How to revive plants and restore them to good health

How to revive plants and restore them to good health

Millie knows how to sniff out a bargain at the nursery, and she shares a couple of tips to help you make the most of the bargain bench.

Tip One – Avoid the annuals

Annual plants in punnets or pots that are already most of the way through their lifecycle and have already begun producing flowers or fruit are best avoided. They are past their best, and are unlikely to do any good. Straight to the compost with these ones, and anything showing signs of pest and disease!

Tip Two – Is this the tree for me?

Any large potted trees in the clearance area of your nursery should have their roots thoroughly inspected before you take them home. Pull them out of their pots – if there is a mass of roots, coiling around the pot, peeking out the drainage holes or visible on the surface, give this tree a miss. Heavily pot bound trees are unlikely to ever develop a great root system, and will be at risk of failure and tipping over in the future.

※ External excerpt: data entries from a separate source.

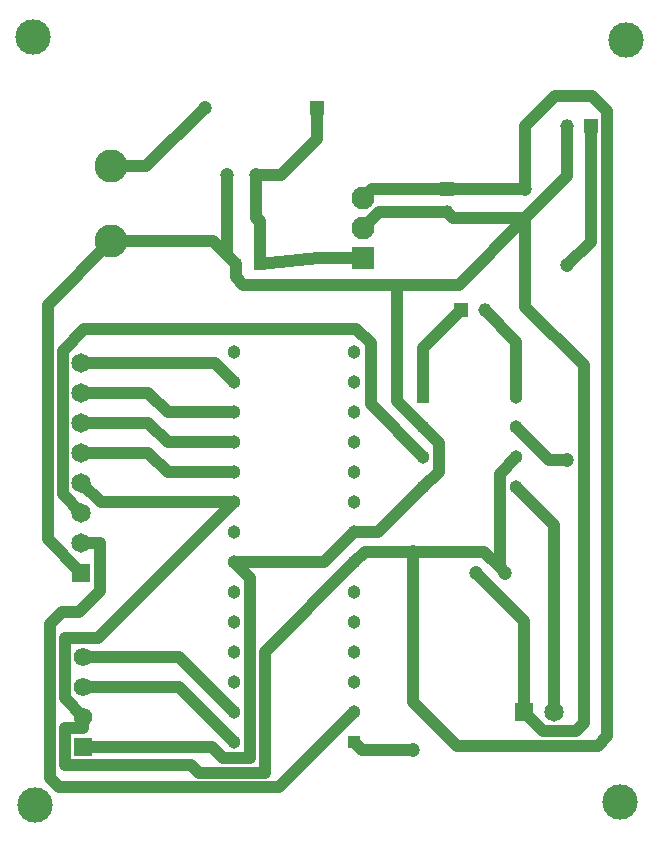
<source format=gbr>
%TF.GenerationSoftware,Altium Limited,Altium Designer,20.2.7 (254)*%
G04 Layer_Physical_Order=2*
G04 Layer_Color=16711680*
%FSLAX26Y26*%
%MOIN*%
%TF.SameCoordinates,6B6101E1-C1E4-40C1-A6FF-A8A0D89029E3*%
%TF.FilePolarity,Positive*%
%TF.FileFunction,Copper,L2,Bot,Signal*%
%TF.Part,Single*%
G01*
G75*
%TA.AperFunction,Conductor*%
%ADD10C,0.039370*%
%TA.AperFunction,ComponentPad*%
%ADD11C,0.076181*%
%ADD12R,0.076181X0.076181*%
%ADD13C,0.047244*%
%ADD14C,0.044606*%
%ADD15R,0.044606X0.044606*%
%ADD16C,0.043307*%
%ADD17R,0.043307X0.043307*%
%ADD18C,0.045276*%
%ADD19R,0.045276X0.045276*%
%ADD20R,0.045276X0.045276*%
%ADD21R,0.064961X0.064961*%
%ADD22C,0.064961*%
%ADD23R,0.064961X0.064961*%
%ADD24C,0.109843*%
%ADD25R,0.062008X0.062008*%
%ADD26C,0.062008*%
%ADD27R,0.047244X0.047244*%
%TA.AperFunction,ViaPad*%
%ADD28C,0.118110*%
D10*
X860000Y4105000D02*
X890000Y4075000D01*
X815000Y4150000D02*
X860000Y4105000D01*
X1427000Y4004000D02*
X1632426D01*
X915000D02*
X1427000D01*
X1718426Y3115000D02*
X1769000Y3064426D01*
X319310Y2526000D02*
X380000D01*
X1162000Y4095000D02*
X1315000D01*
X968740Y4075000D02*
X1162000Y4095000D01*
X890000Y4029000D02*
Y4075000D01*
X1427000Y3618000D02*
Y4004000D01*
Y3618000D02*
X1515000Y3530000D01*
X1850000Y2580000D02*
X1912166Y2517834D01*
X2023000D01*
X2049000Y2543834D01*
Y3736000D01*
X1855000Y3930000D02*
X2049000Y3736000D01*
X1855000Y3930000D02*
Y4226574D01*
X1366260Y4246260D02*
X1595000D01*
X1315000Y4195000D02*
X1366260Y4246260D01*
X1614686Y4226574D02*
X1855000D01*
X1595000Y4246260D02*
X1614686Y4226574D01*
X475000Y4150000D02*
X815000D01*
X860000Y4105000D02*
Y4370000D01*
X1345000Y4325000D02*
X1595000D01*
X1315000Y4295000D02*
X1345000Y4325000D01*
X1769000Y3374000D02*
X1825000Y3430000D01*
X1769000Y3064426D02*
Y3374000D01*
Y3064426D02*
X1788426Y3045000D01*
X1320000Y3115000D02*
X1480000D01*
X1285000Y3080000D02*
X1320000Y3115000D01*
X380000Y2526000D02*
Y2565000D01*
X319310Y2404310D02*
Y2526000D01*
Y2404310D02*
X740830D01*
X766500Y2378640D01*
X986360D01*
Y2781360D01*
X1285000Y3080000D01*
X440000Y3280000D02*
X885000D01*
X375000Y3345000D02*
X440000Y3280000D01*
X1311418Y2453582D02*
X1480000D01*
X1285000Y2480000D02*
X1311418Y2453582D01*
X700000Y2665000D02*
X885000Y2480000D01*
X380000Y2665000D02*
X700000D01*
X2073740Y4148740D02*
Y4535000D01*
X1995000Y4070000D02*
X2073740Y4148740D01*
X590984Y4400000D02*
X785984Y4595000D01*
X475000Y4400000D02*
X590984D01*
X820000Y3745000D02*
X885000Y3680000D01*
X375000Y3745000D02*
X820000D01*
X1339000Y3606000D02*
X1515000Y3430000D01*
X1339000Y3606000D02*
Y3810000D01*
X1291000Y3858000D02*
X1339000Y3810000D01*
X385000Y3858000D02*
X1291000D01*
X312000Y3785000D02*
X385000Y3858000D01*
X312000Y3308000D02*
Y3785000D01*
Y3308000D02*
X375000Y3245000D01*
X1632426Y4004000D02*
X1855000Y4226574D01*
X890000Y4029000D02*
X915000Y4004000D01*
X958426Y4370000D02*
X1040000D01*
X1160000Y4490000D01*
Y4595000D01*
X430690Y2825690D02*
X885000Y3280000D01*
X319310Y2825690D02*
X430690D01*
X319310Y2625690D02*
Y2825690D01*
Y2625690D02*
X380000Y2565000D01*
X375000Y3145000D02*
X438000D01*
Y2985000D02*
Y3145000D01*
X368000Y2915000D02*
X438000Y2985000D01*
X309880Y2915000D02*
X368000D01*
X269000Y2874120D02*
X309880Y2915000D01*
X269000Y2360000D02*
Y2874120D01*
Y2360000D02*
X300000Y2329000D01*
X1034000D01*
X1285000Y2580000D01*
X885000Y3080000D02*
X1185000D01*
X1285000Y3180000D01*
X262000Y3158000D02*
X375000Y3045000D01*
X262000Y3158000D02*
Y3937000D01*
X475000Y4150000D01*
X1825000Y3530000D02*
X1934606Y3420394D01*
X1995000D01*
X1515000Y3630000D02*
Y3795000D01*
X1640000Y3920000D01*
X1855000Y4325000D02*
Y4535000D01*
X1955000Y4635000D01*
X2077000D01*
X2127000Y4585000D01*
Y2499562D02*
Y4585000D01*
X2095902Y2468464D02*
X2127000Y2499562D01*
X1626536Y2468464D02*
X2095902D01*
X1480000Y2615000D02*
X1626536Y2468464D01*
X1480000Y2615000D02*
Y3115000D01*
X1825000Y3330000D02*
X1950000Y3205000D01*
Y2580000D02*
Y3205000D01*
X1515000Y3530000D02*
X1567000Y3478000D01*
Y3382000D02*
Y3478000D01*
X1515000Y3330000D02*
X1567000Y3382000D01*
X1825000Y3630000D02*
Y3813740D01*
X1718740Y3920000D02*
X1825000Y3813740D01*
X885000Y3080000D02*
X936990Y3028010D01*
Y2428010D02*
Y3028010D01*
X846990Y2428010D02*
X936990D01*
X810000Y2465000D02*
X846990Y2428010D01*
X380000Y2465000D02*
X810000D01*
X380000Y2765000D02*
X700000D01*
X885000Y2580000D01*
X1995000Y4366574D02*
Y4535000D01*
X1855000Y4226574D02*
X1995000Y4366574D01*
X1285000Y3180000D02*
X1365000D01*
X1515000Y3330000D01*
X1480000Y3115000D02*
X1718426D01*
X1850000Y2580000D02*
Y2885000D01*
X1690000Y3045000D02*
X1850000Y2885000D01*
X958426Y4227314D02*
Y4370000D01*
Y4227314D02*
X968740Y4217000D01*
Y4075000D02*
Y4217000D01*
X1595000Y4325000D02*
X1855000D01*
X662000Y3580000D02*
X885000D01*
X597000Y3645000D02*
X662000Y3580000D01*
X375000Y3645000D02*
X597000D01*
X662000Y3380000D02*
X885000D01*
X597000Y3445000D02*
X662000Y3380000D01*
X375000Y3445000D02*
X597000D01*
X662000Y3480000D02*
X885000D01*
X597000Y3545000D02*
X662000Y3480000D01*
X375000Y3545000D02*
X597000D01*
D11*
X1315000Y4295000D02*
D03*
Y4195000D02*
D03*
D12*
Y4095000D02*
D03*
D13*
X1995000Y4070000D02*
D03*
Y3420394D02*
D03*
X1855000Y4226574D02*
D03*
Y4325000D02*
D03*
X1690000Y3045000D02*
D03*
X1788426D02*
D03*
X860000Y4370000D02*
D03*
X958426D02*
D03*
X1480000Y2453582D02*
D03*
Y3115000D02*
D03*
X785984Y4595000D02*
D03*
D14*
X885000Y2480000D02*
D03*
Y2580000D02*
D03*
Y2680000D02*
D03*
Y2780000D02*
D03*
Y2880000D02*
D03*
Y2980000D02*
D03*
Y3080000D02*
D03*
Y3180000D02*
D03*
Y3280000D02*
D03*
Y3380000D02*
D03*
Y3480000D02*
D03*
Y3580000D02*
D03*
Y3680000D02*
D03*
Y3780000D02*
D03*
X1285000D02*
D03*
Y3680000D02*
D03*
Y3580000D02*
D03*
Y3480000D02*
D03*
Y3380000D02*
D03*
Y3280000D02*
D03*
Y3180000D02*
D03*
Y3080000D02*
D03*
Y2980000D02*
D03*
Y2880000D02*
D03*
Y2780000D02*
D03*
Y2680000D02*
D03*
Y2580000D02*
D03*
X1825000Y3630000D02*
D03*
Y3530000D02*
D03*
Y3430000D02*
D03*
Y3330000D02*
D03*
X1515000D02*
D03*
Y3430000D02*
D03*
Y3530000D02*
D03*
D15*
X1285000Y2480000D02*
D03*
X1515000Y3630000D02*
D03*
D16*
X890000Y4075000D02*
D03*
D17*
X968740D02*
D03*
D18*
X1995000Y4535000D02*
D03*
X1595000Y4246260D02*
D03*
X1718740Y3920000D02*
D03*
D19*
X2073740Y4535000D02*
D03*
X1640000Y3920000D02*
D03*
D20*
X1595000Y4325000D02*
D03*
D21*
X1850000Y2580000D02*
D03*
D22*
X1950000D02*
D03*
X375000Y3145000D02*
D03*
Y3245000D02*
D03*
Y3345000D02*
D03*
Y3445000D02*
D03*
Y3545000D02*
D03*
Y3645000D02*
D03*
Y3745000D02*
D03*
D23*
Y3045000D02*
D03*
D24*
X475000Y4150000D02*
D03*
Y4400000D02*
D03*
D25*
X380000Y2465000D02*
D03*
D26*
Y2565000D02*
D03*
Y2665000D02*
D03*
Y2765000D02*
D03*
D27*
X1160000Y4595000D02*
D03*
D28*
X2170000Y2280000D02*
D03*
X220000Y2270000D02*
D03*
X2190000Y4820000D02*
D03*
X215000Y4830000D02*
D03*
%TF.MD5,5dc6d05316e1b575e536bb872d60fc4b*%
M02*

</source>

Tip Three – Green is go, brown is no!

If you’re wondering whether a plant is alive or not, here’s a simple tip to locate the cambium layer, even on deciduous plants. Give the bark on the trunk a bit of a scratch with your fingernail – if you can see a nice, fresh, green layer, the plant is alive. If the cambium appears brown, there is no signs of life, and this plant should probably be avoided.

Tip Four – Signs of life

When selecting a shrub from the clearance corner, signs of new growth are always promising, even on plants that have had a rough life! Have a look for new growth appearing on the tips of plants, or from buds at the base of the trunk. And, when you get these home, encourage further growth by pruning of any dead and damaged foliage.

Tip Five – Water is the key

So often, the plants on the bargain bench at the nursery (and even those at home) perform poorly due to water issues – either too much, or too little. For plants, especially ferns that have are suffering from extremely dry soil, the best tip is to cut of the foliage to ground level, and give the pots a deep soaking in water.

Tip Six – New digs

Pot bound plants will need a good rejuvenation of the root system to get them humming again, and the best way to do this is by repotting. A key to successful repotting is to only go up one pot size at a time – too big a size jump, and the plant can suffer from serious transplant shock. Remove any spent flowers from the plant as this will ensure that the plant puts in energy into root production rather than unnecessary flower production.